(EXTRACTED ENTRIES Opens)
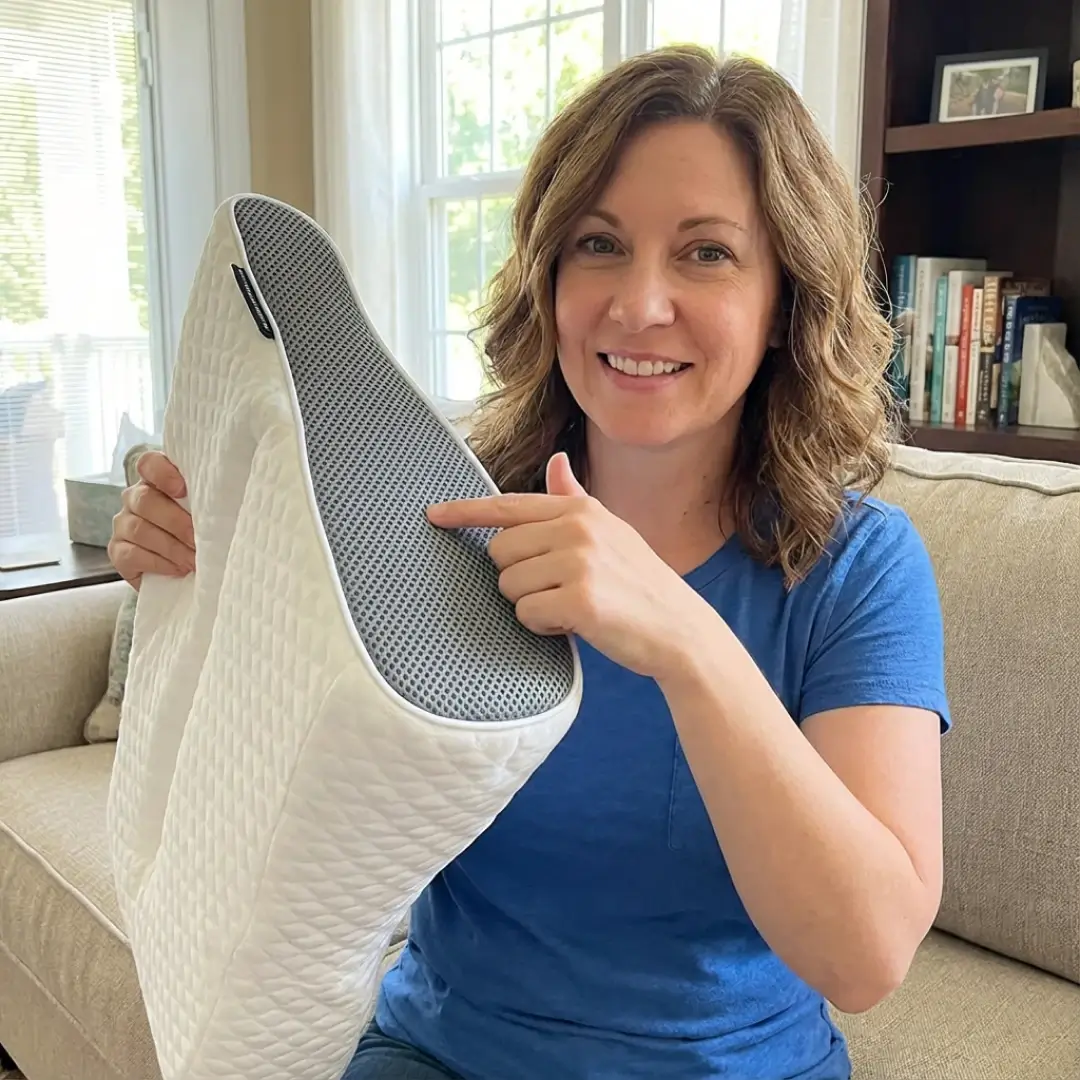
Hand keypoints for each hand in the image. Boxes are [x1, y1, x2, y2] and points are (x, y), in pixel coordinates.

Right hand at [108, 450, 194, 589]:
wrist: (180, 573)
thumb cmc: (197, 534)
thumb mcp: (204, 515)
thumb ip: (206, 503)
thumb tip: (226, 507)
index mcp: (156, 482)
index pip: (149, 464)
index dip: (163, 473)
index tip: (183, 491)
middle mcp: (134, 498)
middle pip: (145, 499)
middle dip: (176, 522)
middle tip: (198, 540)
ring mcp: (122, 524)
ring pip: (139, 529)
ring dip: (171, 547)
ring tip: (193, 560)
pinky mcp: (117, 551)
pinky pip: (131, 554)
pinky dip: (159, 563)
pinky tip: (178, 568)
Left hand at [426, 453, 704, 680]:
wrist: (680, 630)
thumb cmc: (640, 584)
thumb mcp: (611, 531)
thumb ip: (573, 499)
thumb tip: (555, 460)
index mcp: (579, 509)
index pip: (507, 505)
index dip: (466, 511)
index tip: (434, 515)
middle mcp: (577, 528)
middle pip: (499, 552)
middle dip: (518, 578)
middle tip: (558, 589)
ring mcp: (578, 561)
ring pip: (508, 585)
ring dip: (531, 605)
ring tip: (571, 606)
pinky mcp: (579, 599)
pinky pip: (526, 613)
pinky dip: (543, 627)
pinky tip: (574, 625)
(EXTRACTED ENTRIES Closes)
## TASK INSTRUCTIONS
When you reach a picture, pass over it; write out all other material exactly.

## WRITTEN SOLUTION
Hand keypoints for each hand in the image. Boxes are [x1, y1, x2, y2] and points are (x, y), in pixel coordinates.

Right hand at [108, 450, 194, 589]:
wrist: (180, 573)
thumb cmc: (197, 534)
thumb mcp: (204, 515)
thumb ip: (206, 503)
thumb tip: (226, 507)
index mcp: (156, 482)
index pip: (149, 464)
index dip: (163, 473)
index tip: (183, 491)
middle mcp: (134, 498)
middle pip: (145, 499)
middle dip: (176, 522)
middle tip: (198, 540)
ring mcp: (122, 524)
ring pip: (139, 529)
ring dip: (171, 547)
ring tip: (193, 560)
pinky mcp: (117, 551)
pinky pip: (131, 554)
pinky dip: (159, 563)
pinky tip: (178, 568)
Left hand at [426, 453, 704, 680]:
wrist: (680, 630)
thumb cmc: (640, 584)
thumb mcp: (611, 531)
thumb ip: (573, 499)
thumb tip: (555, 460)
index mcp: (579, 509)
index pip: (507, 505)
index dip: (466, 511)
index tip: (434, 515)
middle mcp: (577, 528)
middle pip: (499, 552)
middle dip: (518, 578)
middle tip: (558, 589)
ring mcp: (578, 561)
ring pip: (508, 585)
ring dip: (531, 605)
ring tip: (571, 606)
pinky mcp: (579, 599)
pinky pip: (526, 613)
pinky dip: (543, 627)
pinky tip: (574, 625)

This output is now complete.